* **Material for this task**:
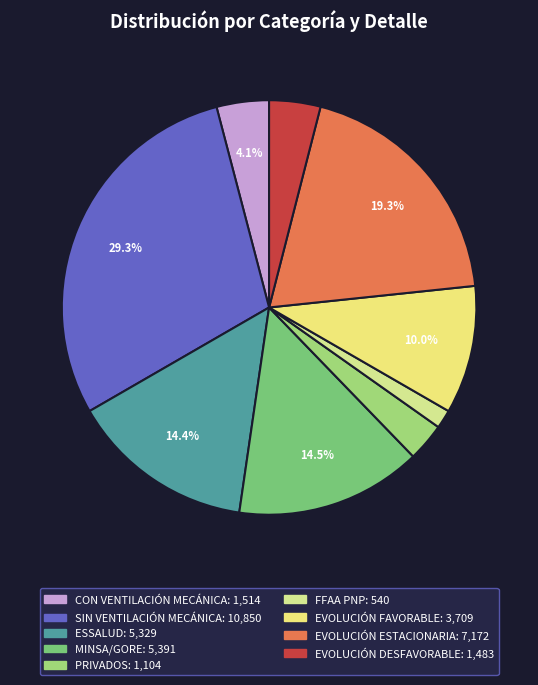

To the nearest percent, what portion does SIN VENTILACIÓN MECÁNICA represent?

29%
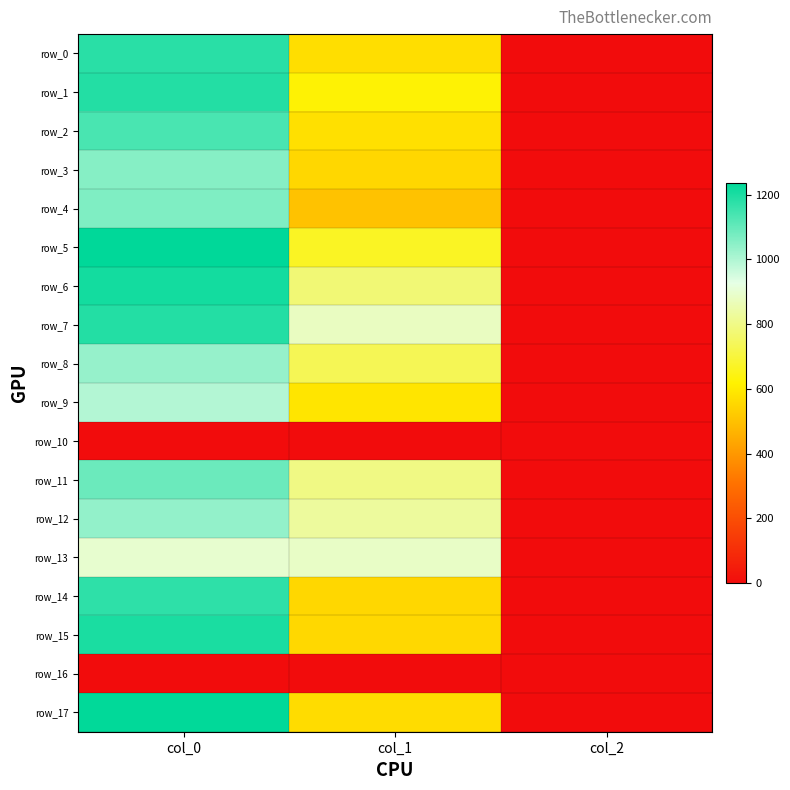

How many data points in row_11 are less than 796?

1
==
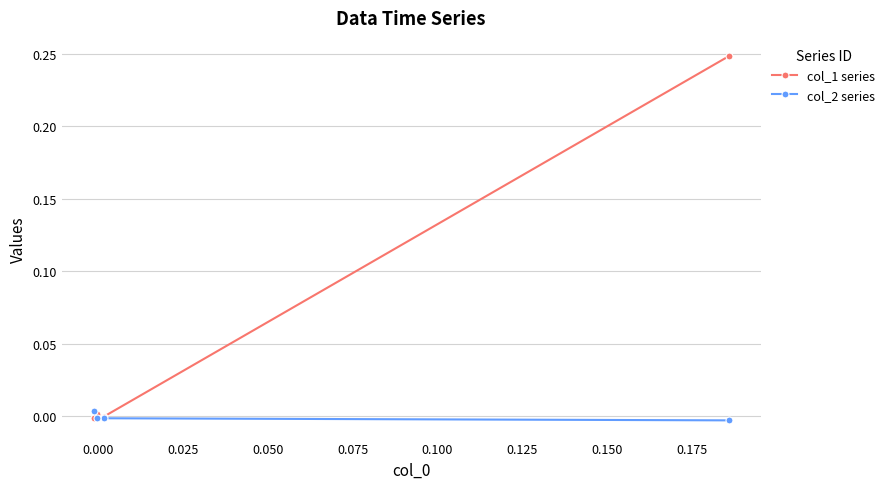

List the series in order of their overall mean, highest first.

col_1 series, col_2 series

* **Task goal**: Swap "data points" for "values" in the part of the material that opens with the line containing "To the nearest" and closes with the line containing "How many data". Give back only that part with nothing else changed, and leave the pictures out.

* **Answer space**:
To the nearest percent, what portion does SIN VENTILACIÓN MECÁNICA represent?

29%

How many values in row_11 are less than 796?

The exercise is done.